_About this task:_
Only an exact copy of the lines beginning at the one that contains "right hip: (891, 889)" and ending at the last line of the records below counts as the answer.

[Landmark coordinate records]
===============

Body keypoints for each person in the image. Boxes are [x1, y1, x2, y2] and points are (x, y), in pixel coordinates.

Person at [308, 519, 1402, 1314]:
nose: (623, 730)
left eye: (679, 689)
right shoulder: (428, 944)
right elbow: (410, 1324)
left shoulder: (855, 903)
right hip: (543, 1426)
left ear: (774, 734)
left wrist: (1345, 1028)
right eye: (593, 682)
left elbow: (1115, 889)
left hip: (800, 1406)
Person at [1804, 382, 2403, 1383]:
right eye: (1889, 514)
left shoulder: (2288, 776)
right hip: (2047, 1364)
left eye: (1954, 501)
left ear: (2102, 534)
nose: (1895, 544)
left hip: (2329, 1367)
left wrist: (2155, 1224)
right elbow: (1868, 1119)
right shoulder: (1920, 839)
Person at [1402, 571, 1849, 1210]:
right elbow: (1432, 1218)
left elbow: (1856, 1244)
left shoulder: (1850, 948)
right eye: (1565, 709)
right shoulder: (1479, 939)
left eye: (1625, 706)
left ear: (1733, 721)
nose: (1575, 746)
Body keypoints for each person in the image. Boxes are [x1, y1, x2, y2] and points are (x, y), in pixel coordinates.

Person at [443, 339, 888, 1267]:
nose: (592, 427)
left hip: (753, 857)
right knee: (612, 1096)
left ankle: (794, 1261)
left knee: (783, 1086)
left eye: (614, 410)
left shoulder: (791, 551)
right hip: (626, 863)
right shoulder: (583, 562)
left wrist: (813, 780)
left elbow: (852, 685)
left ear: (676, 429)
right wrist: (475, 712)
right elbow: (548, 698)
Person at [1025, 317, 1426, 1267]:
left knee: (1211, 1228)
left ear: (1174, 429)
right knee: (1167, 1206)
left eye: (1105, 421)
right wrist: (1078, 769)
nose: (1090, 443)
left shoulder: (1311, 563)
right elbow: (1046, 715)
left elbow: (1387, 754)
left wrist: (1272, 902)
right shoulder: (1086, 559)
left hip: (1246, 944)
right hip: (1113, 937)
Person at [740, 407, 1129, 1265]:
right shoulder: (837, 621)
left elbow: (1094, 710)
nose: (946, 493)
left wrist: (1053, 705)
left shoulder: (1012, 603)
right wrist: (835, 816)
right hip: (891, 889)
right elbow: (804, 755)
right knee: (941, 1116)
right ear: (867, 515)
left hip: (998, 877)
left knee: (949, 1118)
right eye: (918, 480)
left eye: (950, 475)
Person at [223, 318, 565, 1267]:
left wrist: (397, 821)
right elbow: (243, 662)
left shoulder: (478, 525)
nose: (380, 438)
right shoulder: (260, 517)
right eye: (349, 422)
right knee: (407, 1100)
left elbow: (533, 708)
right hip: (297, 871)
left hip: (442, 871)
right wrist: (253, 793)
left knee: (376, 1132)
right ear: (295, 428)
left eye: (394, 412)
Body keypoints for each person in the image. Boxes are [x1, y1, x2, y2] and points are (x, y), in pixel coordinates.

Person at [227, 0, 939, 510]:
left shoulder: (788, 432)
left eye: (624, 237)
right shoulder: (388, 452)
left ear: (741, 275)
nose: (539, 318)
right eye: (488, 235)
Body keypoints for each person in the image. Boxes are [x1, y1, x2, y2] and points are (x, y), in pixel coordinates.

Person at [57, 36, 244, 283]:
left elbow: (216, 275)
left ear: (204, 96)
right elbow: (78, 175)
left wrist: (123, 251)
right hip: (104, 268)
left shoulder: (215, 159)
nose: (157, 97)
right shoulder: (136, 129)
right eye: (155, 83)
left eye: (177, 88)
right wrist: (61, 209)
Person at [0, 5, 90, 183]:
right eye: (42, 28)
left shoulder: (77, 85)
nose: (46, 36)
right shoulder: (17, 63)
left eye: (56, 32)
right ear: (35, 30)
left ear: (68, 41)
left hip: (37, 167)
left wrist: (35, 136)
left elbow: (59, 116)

===============

_Solution to this exercise:_
right hip: (891, 889)
right elbow: (804, 755)
right knee: (941, 1116)
right ear: (867, 515)
left hip: (998, 877)
left knee: (949, 1118)
right eye: (918, 480)
left eye: (950, 475)
Person at [223, 318, 565, 1267]:
left wrist: (397, 821)
right elbow: (243, 662)
left shoulder: (478, 525)
nose: (380, 438)
right shoulder: (260, 517)
right eye: (349, 422)
right knee: (407, 1100)
left elbow: (533, 708)
right hip: (297, 871)
left hip: (442, 871)
right wrist: (253, 793)
left knee: (376, 1132)
right ear: (295, 428)
left eye: (394, 412)
Body keypoints for each person in the image. Boxes are [x1, y1, x2, y2] and points are (x, y), in pixel coordinates.

Person at [227, 0, 939, 510]:
left shoulder: (788, 432)
left eye: (624, 237)
right shoulder: (388, 452)
left ear: (741, 275)
nose: (539, 318)
right eye: (488, 235)
Body keypoints for each person in the image. Boxes are [x1, y1, x2, y2] and points are (x, y), in pixel coordinates.

Person at [57, 36, 244, 283]:
left elbow: (216, 275)
left ear: (204, 96)
right elbow: (78, 175)
left wrist: (123, 251)
right hip: (104, 268)
left shoulder: (215, 159)
nose: (157, 97)
right shoulder: (136, 129)
right eye: (155, 83)
left eye: (177, 88)
right wrist: (61, 209)
Person at [0, 5, 90, 183]:
right eye: (42, 28)
left shoulder: (77, 85)
nose: (46, 36)
right shoulder: (17, 63)
left eye: (56, 32)
right ear: (35, 30)
left ear: (68, 41)
left hip: (37, 167)
left wrist: (35, 136)
left elbow: (59, 116)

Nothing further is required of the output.